4. The method of claim 3, wherein transmitting the image comprises transmitting the image and textual information to the second client application.

5. The method of claim 1, wherein transmitting the image comprises transmitting the image by the first client application during the collaborative session in which the image was captured.

6. The method of claim 1, wherein locally storing the image comprises adding the image to a repository of images captured during the collaborative session.

7. The method of claim 6, further comprising displaying in a graphical user interface window associated with the first client application a thumbnail of the image.

8. The method of claim 7, further comprising receiving a user selection of the thumbnail corresponding to the image,

wherein transmitting comprises transmitting the image in response to the user selection of the thumbnail.

9. The method of claim 7, further comprising:

receiving a user selection of a thumbnail corresponding to the image; and

receiving user input textual information associated with the image by the first client application.

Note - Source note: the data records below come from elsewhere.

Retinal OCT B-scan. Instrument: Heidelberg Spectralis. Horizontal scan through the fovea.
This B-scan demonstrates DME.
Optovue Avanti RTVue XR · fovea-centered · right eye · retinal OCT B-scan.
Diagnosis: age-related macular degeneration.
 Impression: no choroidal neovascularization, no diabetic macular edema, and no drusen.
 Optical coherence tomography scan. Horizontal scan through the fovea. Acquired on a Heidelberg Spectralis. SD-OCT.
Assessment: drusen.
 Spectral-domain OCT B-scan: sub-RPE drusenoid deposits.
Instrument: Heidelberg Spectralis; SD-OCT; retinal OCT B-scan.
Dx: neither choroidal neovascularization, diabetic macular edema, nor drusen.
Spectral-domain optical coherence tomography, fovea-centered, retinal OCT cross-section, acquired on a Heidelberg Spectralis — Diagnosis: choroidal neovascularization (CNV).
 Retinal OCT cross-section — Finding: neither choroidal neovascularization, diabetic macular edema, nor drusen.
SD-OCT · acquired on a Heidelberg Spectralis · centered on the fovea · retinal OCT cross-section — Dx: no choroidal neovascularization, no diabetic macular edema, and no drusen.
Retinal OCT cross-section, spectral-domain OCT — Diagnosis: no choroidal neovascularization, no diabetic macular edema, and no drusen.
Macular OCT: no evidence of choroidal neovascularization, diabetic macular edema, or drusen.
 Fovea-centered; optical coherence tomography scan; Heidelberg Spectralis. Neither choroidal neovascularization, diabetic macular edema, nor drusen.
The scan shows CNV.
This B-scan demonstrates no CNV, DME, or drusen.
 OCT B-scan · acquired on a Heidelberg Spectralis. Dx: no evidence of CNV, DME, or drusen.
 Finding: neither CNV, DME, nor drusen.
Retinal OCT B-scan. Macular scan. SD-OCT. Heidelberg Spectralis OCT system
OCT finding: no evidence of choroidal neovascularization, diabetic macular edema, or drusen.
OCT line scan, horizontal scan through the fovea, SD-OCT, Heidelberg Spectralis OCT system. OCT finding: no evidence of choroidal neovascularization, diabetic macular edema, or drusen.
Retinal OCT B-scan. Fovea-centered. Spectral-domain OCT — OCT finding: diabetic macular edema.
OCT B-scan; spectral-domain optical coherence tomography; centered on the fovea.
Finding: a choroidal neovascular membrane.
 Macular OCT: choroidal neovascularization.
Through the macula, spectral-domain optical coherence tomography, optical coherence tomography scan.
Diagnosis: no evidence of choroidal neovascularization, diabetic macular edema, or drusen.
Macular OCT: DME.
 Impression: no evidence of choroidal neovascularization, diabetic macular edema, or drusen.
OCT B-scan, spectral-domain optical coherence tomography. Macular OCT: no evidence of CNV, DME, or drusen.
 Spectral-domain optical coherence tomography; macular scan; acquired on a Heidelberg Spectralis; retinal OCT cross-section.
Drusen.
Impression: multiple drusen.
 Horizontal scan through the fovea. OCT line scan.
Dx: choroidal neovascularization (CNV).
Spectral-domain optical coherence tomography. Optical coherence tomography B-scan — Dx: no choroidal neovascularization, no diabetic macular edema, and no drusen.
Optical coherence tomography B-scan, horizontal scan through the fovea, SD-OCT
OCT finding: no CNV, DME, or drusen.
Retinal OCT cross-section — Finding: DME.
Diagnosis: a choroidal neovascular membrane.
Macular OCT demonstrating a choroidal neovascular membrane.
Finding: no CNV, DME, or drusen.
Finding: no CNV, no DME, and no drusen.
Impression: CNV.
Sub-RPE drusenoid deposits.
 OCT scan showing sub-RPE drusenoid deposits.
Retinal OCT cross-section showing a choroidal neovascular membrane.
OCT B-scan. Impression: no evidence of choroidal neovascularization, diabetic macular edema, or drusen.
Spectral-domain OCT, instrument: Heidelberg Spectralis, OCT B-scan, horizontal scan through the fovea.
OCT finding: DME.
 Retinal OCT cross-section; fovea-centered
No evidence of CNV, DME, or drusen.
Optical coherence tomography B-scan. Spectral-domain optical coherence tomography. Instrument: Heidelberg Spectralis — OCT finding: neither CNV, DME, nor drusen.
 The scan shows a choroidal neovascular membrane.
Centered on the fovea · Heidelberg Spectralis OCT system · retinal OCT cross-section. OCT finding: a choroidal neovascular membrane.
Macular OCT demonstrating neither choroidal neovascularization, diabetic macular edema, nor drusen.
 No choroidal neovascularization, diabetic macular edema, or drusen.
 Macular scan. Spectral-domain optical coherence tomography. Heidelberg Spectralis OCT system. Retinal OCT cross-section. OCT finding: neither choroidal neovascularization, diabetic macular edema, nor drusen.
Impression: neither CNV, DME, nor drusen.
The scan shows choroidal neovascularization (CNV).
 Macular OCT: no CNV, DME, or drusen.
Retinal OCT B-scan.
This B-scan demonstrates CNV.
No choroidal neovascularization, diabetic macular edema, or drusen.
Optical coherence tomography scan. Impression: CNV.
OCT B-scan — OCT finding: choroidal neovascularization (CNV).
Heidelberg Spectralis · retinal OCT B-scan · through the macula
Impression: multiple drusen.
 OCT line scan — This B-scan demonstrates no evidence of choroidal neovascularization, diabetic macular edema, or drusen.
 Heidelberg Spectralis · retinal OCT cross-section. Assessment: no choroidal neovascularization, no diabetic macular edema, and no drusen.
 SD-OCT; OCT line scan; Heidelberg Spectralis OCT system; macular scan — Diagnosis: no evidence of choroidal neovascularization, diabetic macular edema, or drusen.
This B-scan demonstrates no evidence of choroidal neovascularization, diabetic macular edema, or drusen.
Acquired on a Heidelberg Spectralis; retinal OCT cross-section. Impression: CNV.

10. The method of claim 1, wherein receiving comprises receiving a visual online collaborative session stream for a real-time collaborative session.

11. An apparatus comprising:

a memory;

a network interface unit configured to enable communications over a network; and

a processor coupled to the memory and the network interface unit, and configured to:

receive over the network via the network interface unit a visual online collaborative session stream;

capture an image of the visual collaborative session stream;

locally store the image in the memory; and

cause the network interface unit to transmit the image across the network to a second apparatus.

12. The apparatus of claim 11, further comprising a visual online collaborative session buffer;

wherein the processor is further configured to capture the image of the visual collaborative session stream from the visual online collaborative session buffer.

13. The apparatus of claim 11, further comprising an input/output unit;

wherein the processor is further configured to receive user input textual information associated with the captured image through the input/output unit; and

wherein the processor is further configured to locally store the user input textual information.

14. The apparatus of claim 13, wherein the processor is further configured to transmit the stored user input textual information to the second apparatus.

15. The apparatus of claim 11, further comprising a display;

wherein the processor is further configured cause the display to render a graphical user interface that displays the visual online collaborative session stream and a thumbnail of the image; and

wherein the processor is configured to receive a user selection of the thumbnail of the image, and cause the image to be transmitted in response to receiving the user selection.

16. A tangible computer readable storage medium encoded with instructions, that when executed by a processor, cause the processor to:

receive over a network a visual online collaborative session stream;

capture an image of the visual collaborative session stream;

locally store the image; and

cause the image to be transmitted across the network to an online session client application.

17. The computer readable storage medium of claim 16, wherein the instructions further cause the processor to capture the image of the visual collaborative session stream from a visual online collaborative session buffer.

18. The computer readable storage medium of claim 16, wherein the instructions further cause the processor to:

receive user input textual information associated with the captured image; and

locally store the user input textual information.

19. The computer readable storage medium of claim 18, wherein the instructions further cause the processor to transmit the stored user input textual information to the online session client application.

20. The computer readable storage medium of claim 16, wherein the instructions further cause the processor to:

display a graphical user interface which renders the visual online collaborative session stream and a thumbnail of the image;

receive a user selection of the thumbnail of the image; and

transmit the image in response to receiving the user selection.